Saturday, January 15, 2011

Abortion Status Quo Is Getting Harder To Maintain

The pro-abort elite must resort to more censorship and oppression in a desperate attempt to keep the truth from being told.
LONDON, January 12, 2011 (LifeSiteNews.com) – A 39-year-old British Christian mental health worker is facing the sack for expressing her opinions in a private conversation with colleagues about the mental health problems faced by women who have had abortions.
...
Forrester told colleagues that she was concerned that women are not being given adequate information on the dangers of abortion to their long-term mental health. She showed co-workers a booklet on post-abortion syndrome that featured the personal testimonies of women who have suffered from it.

After this conversation, Forrester was called into a meeting with her manager and questioned about her views. At first she was suspended from her job, but then the Trust changed her status to a special leave with pay, during which she was required to sit in an office and not work.
How much sense does it make to require a skilled highly-paid professional to sit idly at work, especially, when the nation's finances are in disarray, when taxes are going up and when the government tries to cut back wherever possible?

On the other hand, what choice do they have? If they don't make an example of Margaret Forrester, if they let healthcare professionals discuss post-abortion syndrome, if women eventually get to know the truth, then the pro-aborts could no longer claim that abortion is harmless; they could no longer refer to their trade as "women's health"; they could no longer request funding for their businesses as part of the government's "maternal health" initiative...

Since the law prevents them from firing Margaret, they're isolating her from her patients. Giving Margaret her paycheck then becomes a small price to pay for the pro-aborts to protect their myths and their blood-tainted money.

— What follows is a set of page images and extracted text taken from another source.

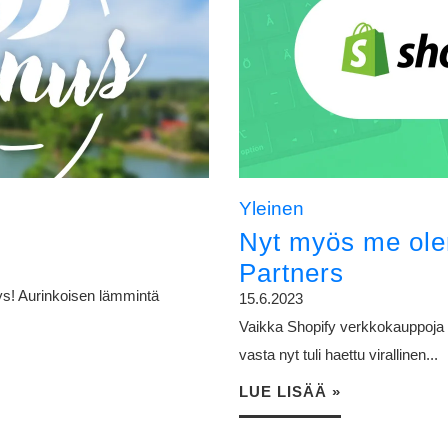
Yleinen
Nyt myös me ole
Partners
itys! Aurinkoisen lämmintä
15.6.2023
Vaikka Shopify verkkokauppoja on
vasta nyt tuli haettu virallinen...
LUE LISÄÄ »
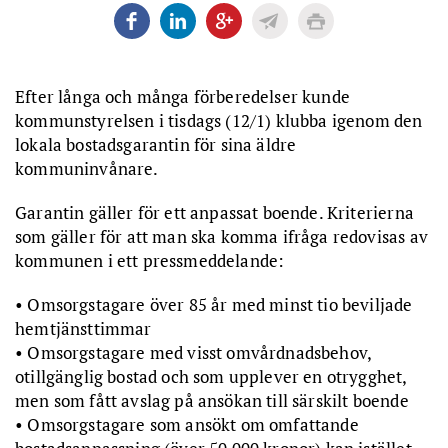
Efter långa och många förberedelser kunde
kommunstyrelsen i tisdags (12/1) klubba igenom den
lokala bostadsgarantin för sina äldre
kommuninvånare.
Garantin gäller för ett anpassat boende. Kriterierna
som gäller för att man ska komma ifråga redovisas av
kommunen i ett pressmeddelande:
• Omsorgstagare över 85 år med minst tio beviljade
hemtjänsttimmar
• Omsorgstagare med visst omvårdnadsbehov,
otillgänglig bostad och som upplever en otrygghet,
men som fått avslag på ansökan till särskilt boende
• Omsorgstagare som ansökt om omfattande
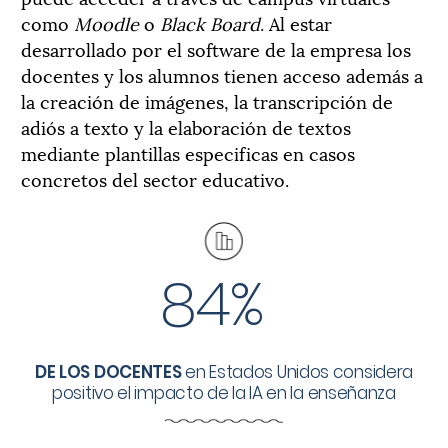
como
Moodle
o
Black Board
. Al estar
desarrollado por el software de la empresa los
docentes y los alumnos tienen acceso además a
la creación de imágenes, la transcripción de
adiós a texto y la elaboración de textos
mediante plantillas especificas en casos
concretos del sector educativo.
84%
DE LOS DOCENTES
en Estados Unidos considera
positivo el impacto de la IA en la enseñanza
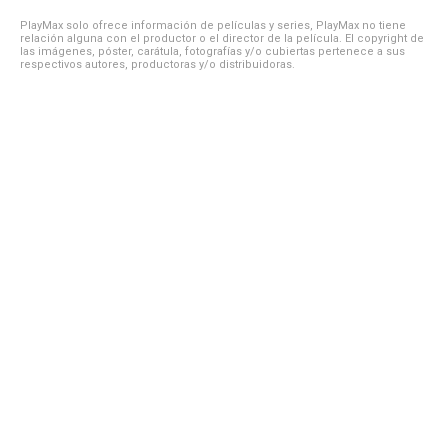
PlayMax solo ofrece información de películas y series, PlayMax no tiene
relación alguna con el productor o el director de la película. El copyright de
las imágenes, póster, carátula, fotografías y/o cubiertas pertenece a sus
respectivos autores, productoras y/o distribuidoras.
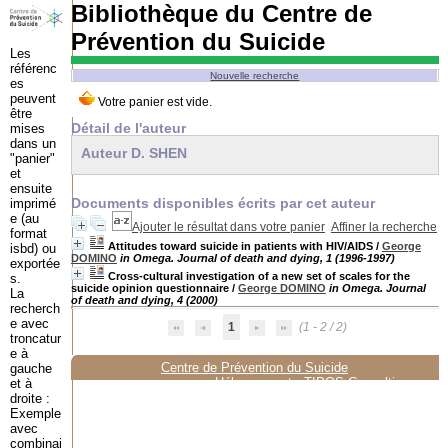
Bibliothèque du Centre de
Prévention du Suicide
Les
référenc
Nouvelle recherche
es
peuvent
être
Détail de l'auteur
mises
dans un
Auteur D. SHEN
"panier"
et
ensuite
Documents disponibles écrits par cet auteur
imprimé
e (au
Ajouter le résultat dans votre panier
Affiner la recherche
format
Attitudes toward suicide in patients with HIV/AIDS
/
George
isbd) ou
DOMINO
in Omega. Journal of death and dying, 1 (1996-1997)
exportée
Cross-cultural investigation of a new set of scales for the
s.
suicide opinion questionnaire
/
George DOMINO
in Omega. Journal
La
of death and dying, 4 (2000)
recherch
e avec
1
(1 - 2 / 2)
troncatur
e à
Centre de Prévention du Suicide
gauche
Hébergement :
TIPOS Consulting
et à
droite :
Exemple
avec
combinai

Meanwhile, the abortion status-quo faces another threat; this one - in Canada. A provincial court judge has ruled that there is enough merit in a complaint by Linda Gibbons’s defence lawyer of abuse of process:
Greene’s decision means that the rare spectacle of Crown attorneys and other related personnel taking the witness stand to be cross-examined on their roles in the prosecution of Gibbons will take place during the three days in March at the College Park courthouse, Yonge and College Streets in downtown Toronto. That should come as some satisfaction to pro-life activists in southern Ontario, who have long witnessed questionable conduct on the part of Crown prosecutors in their handling of abortion-related cases for over a decade and a half.

Among the things they have seen Crown prosecutors do is consistently lay charges in such a way as to deny Gibbons a jury trial, press for prison sentences at the high end of the spectrum, never call abortion personnel as witnesses so as not to inconvenience them and always lay criminal charges, even though the injunction was decreed in a civil court and should have been pursued there.

The latter issue is now before the Supreme Court for possible consideration, with a decision on whether it will be heard expected by March. Gibbons will mark her second anniversary in prison by then - she has been held continuously behind bars since January 20, 2009 as the judicial processes on a charge of disobeying a court order have played out.
If even the judges start noticing that the pro-aborts have gone too far in persecuting those who dare to disagree with them, then things don't look good for them. Even if the court doesn't strike down the "bubble zone" injunction, the prosecution will have to tone down their efforts.